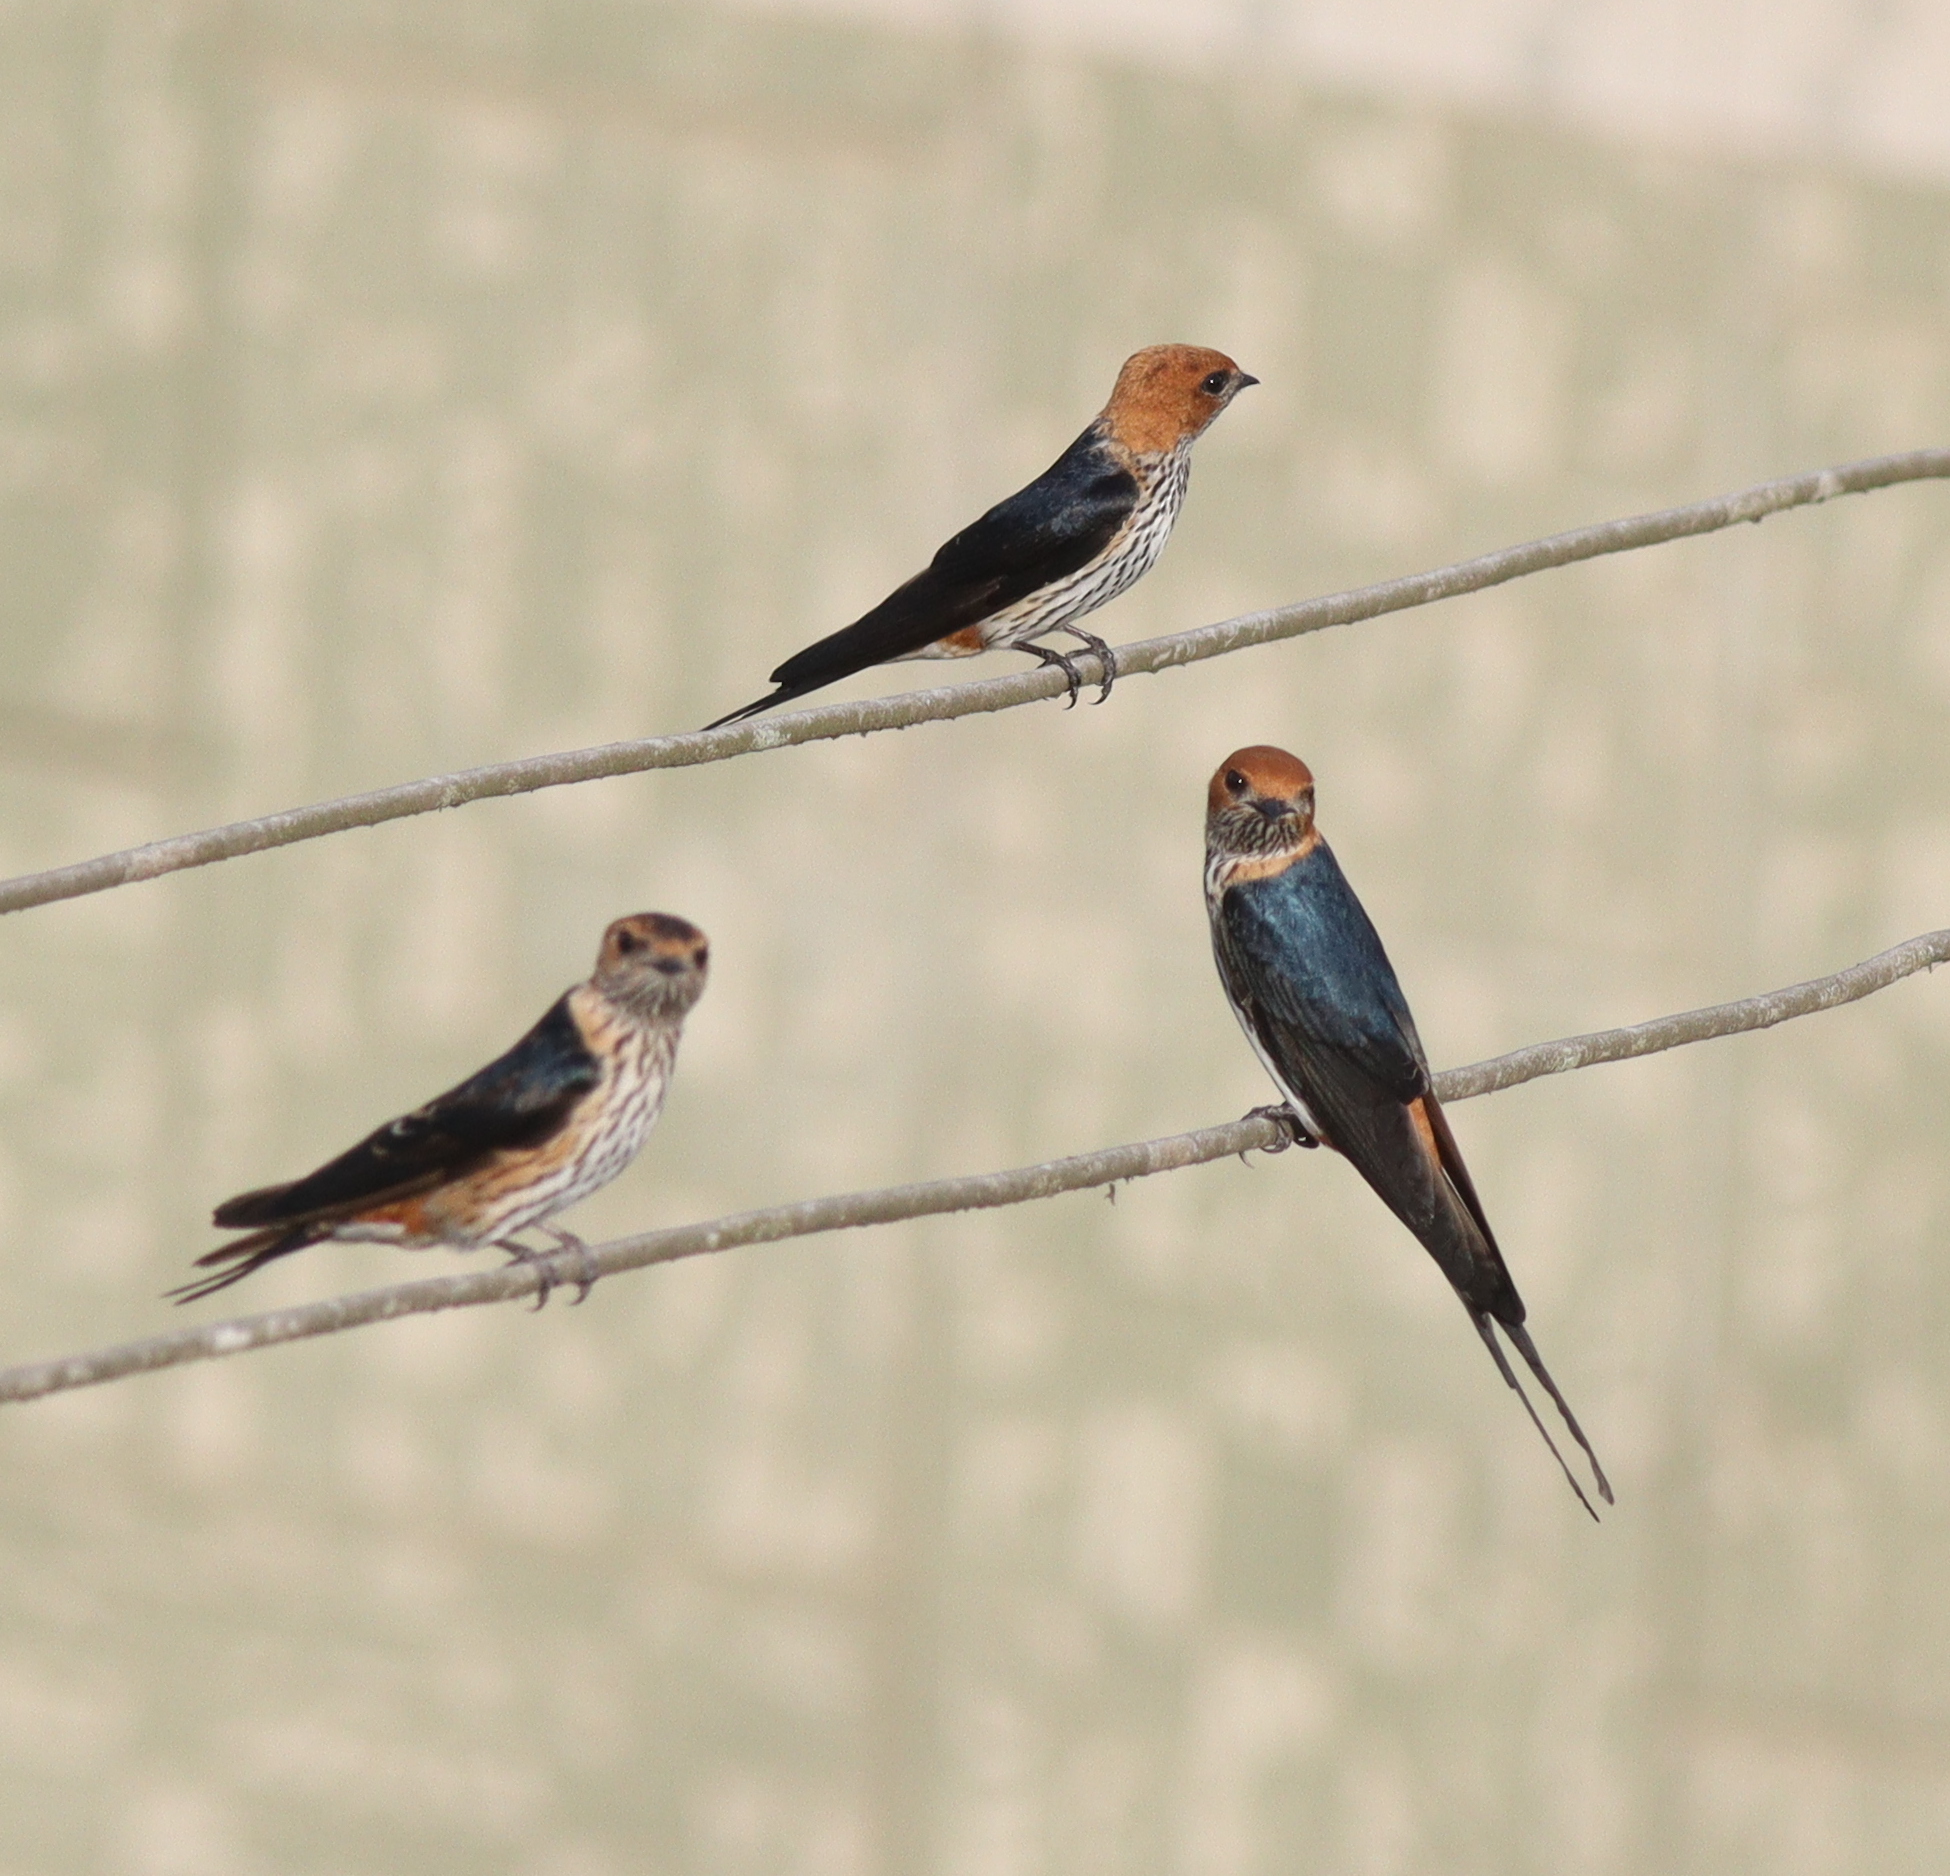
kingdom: Animalia
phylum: Chordata
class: Aves
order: Passeriformes
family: Hirundinidae
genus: Cecropis
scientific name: Cecropis abyssinica
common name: Lesser striped-swallow
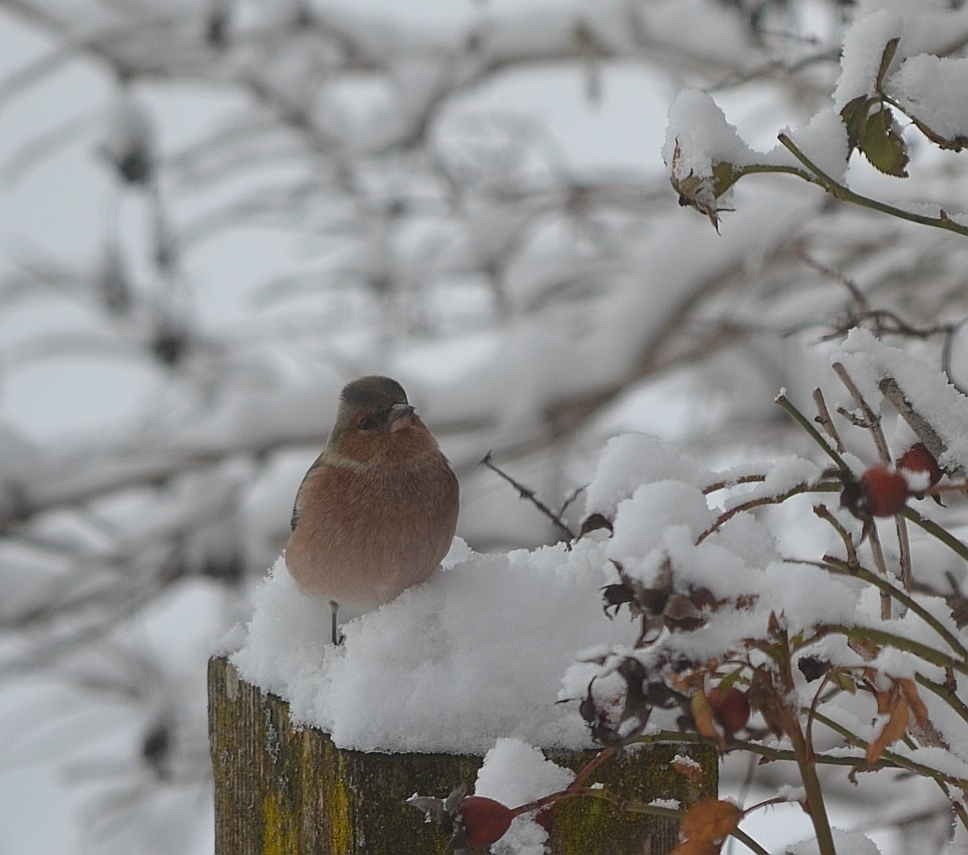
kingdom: Animalia
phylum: Chordata
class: Aves
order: Passeriformes
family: Fringillidae
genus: Fringilla
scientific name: Fringilla coelebs
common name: Common chaffinch
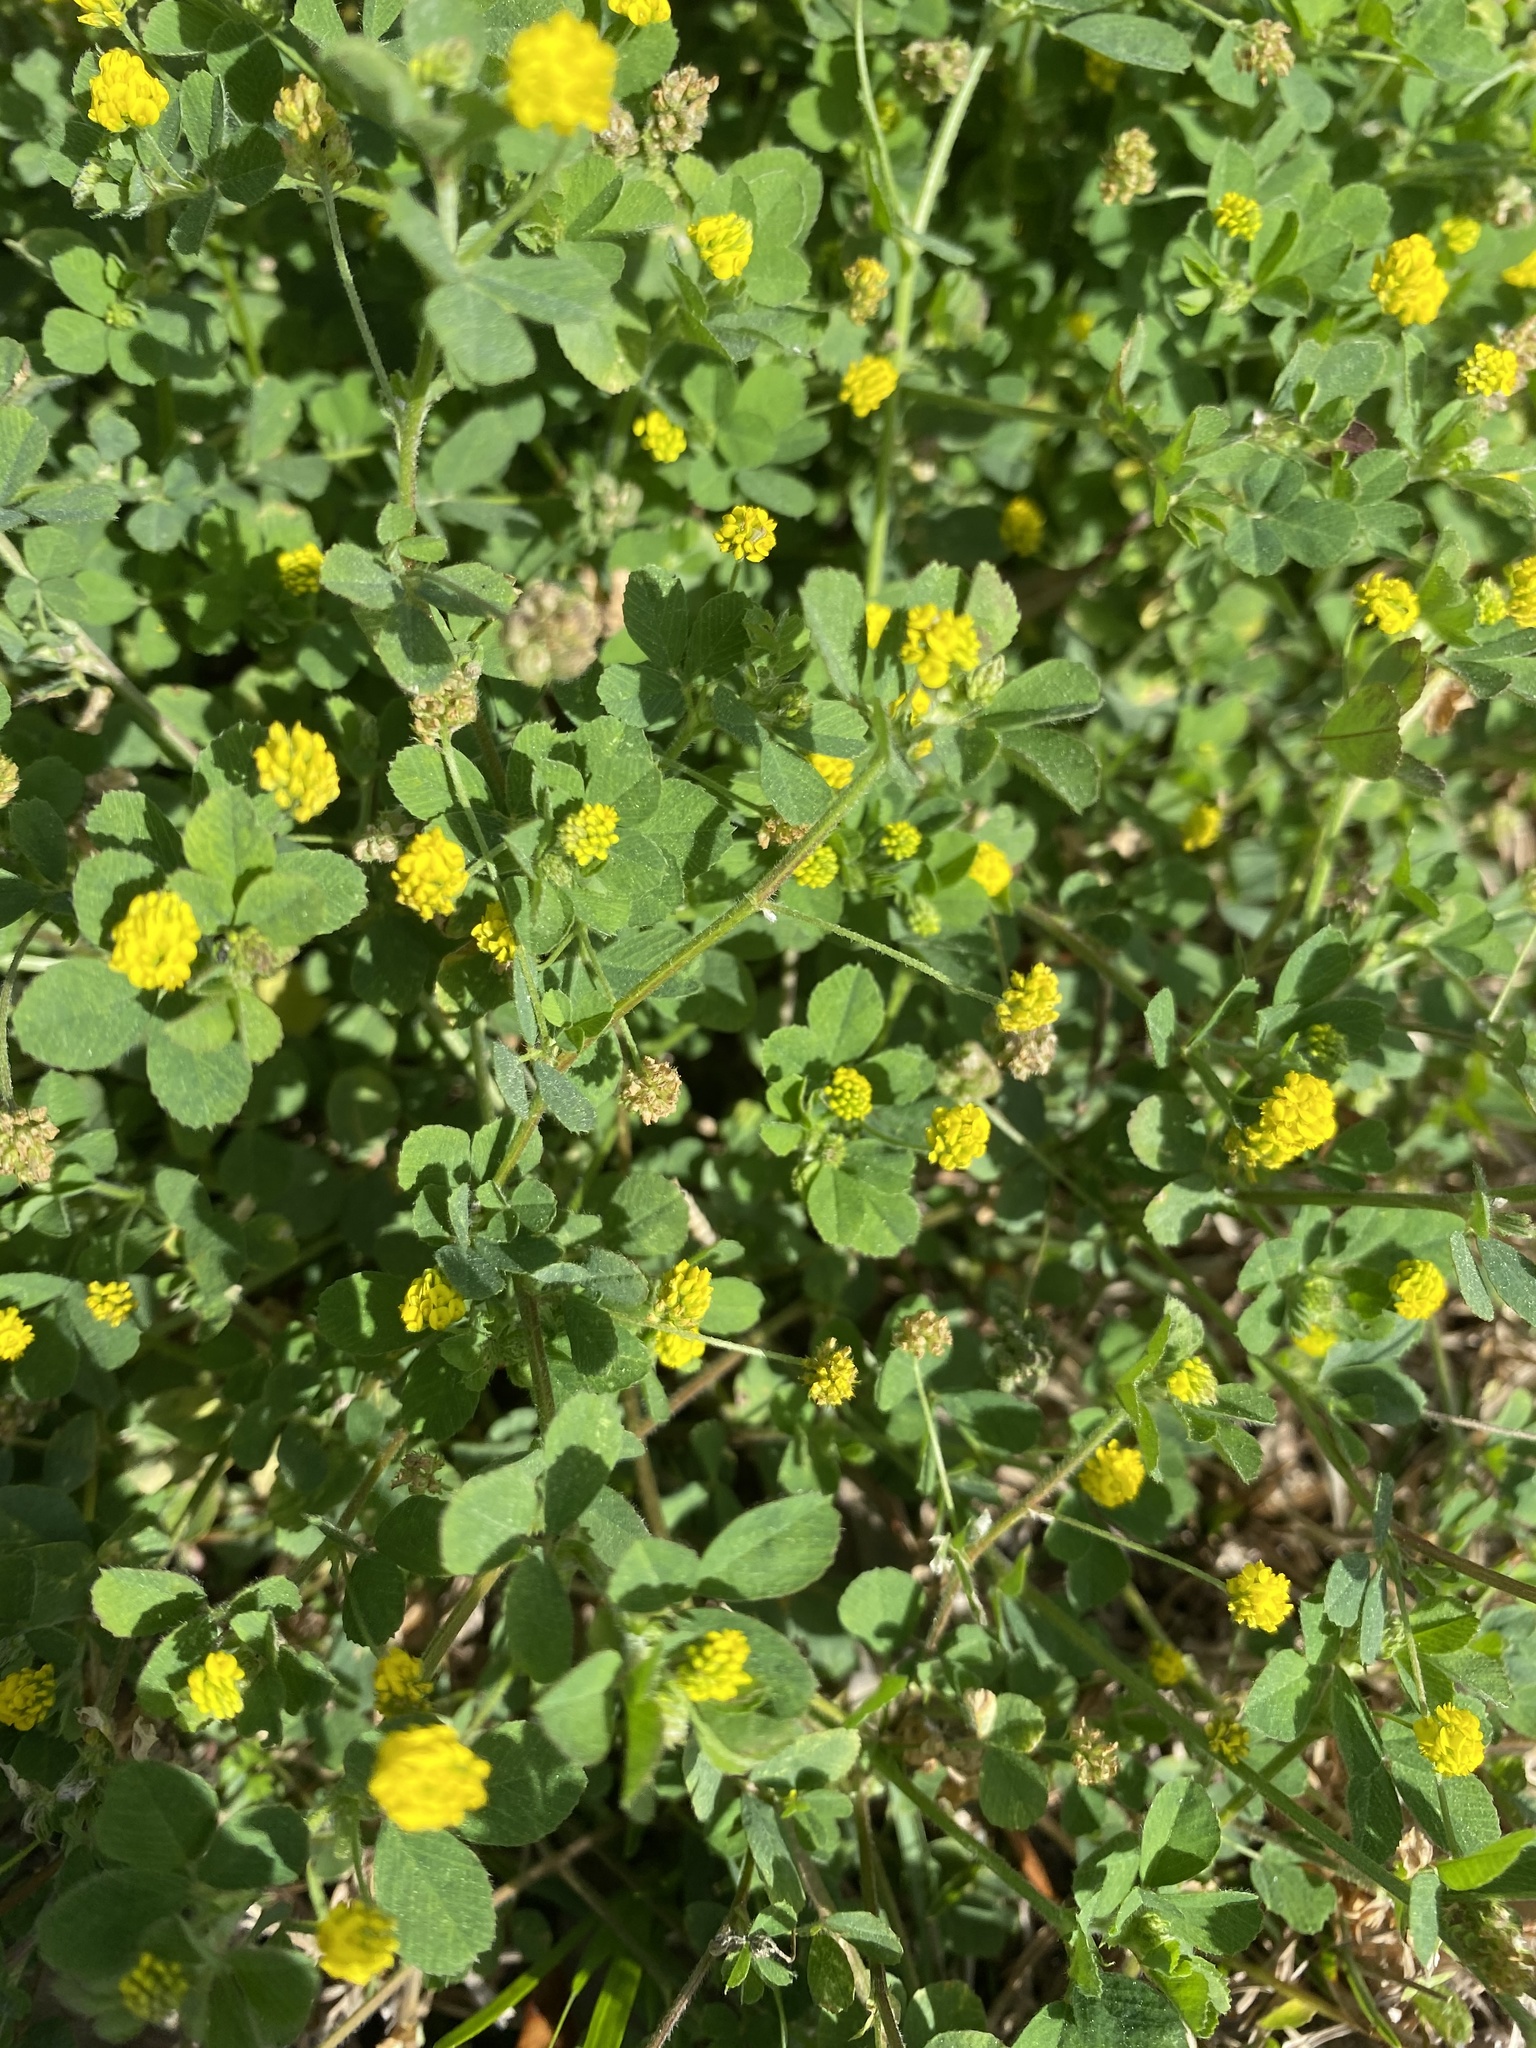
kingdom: Plantae
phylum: Tracheophyta
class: Magnoliopsida
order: Fabales
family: Fabaceae
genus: Medicago
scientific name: Medicago lupulina
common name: Black medick
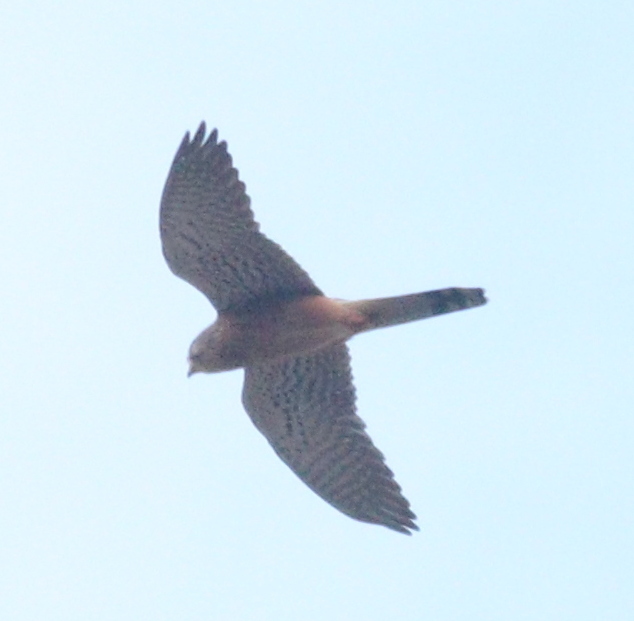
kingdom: Animalia
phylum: Chordata
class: Aves
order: Falconiformes
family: Falconidae
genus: Falco
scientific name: Falco tinnunculus
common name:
• • • • •
Given task =>
Count the lines in the rows above that contain the string "name", and reply with the number alone.

The response =>
8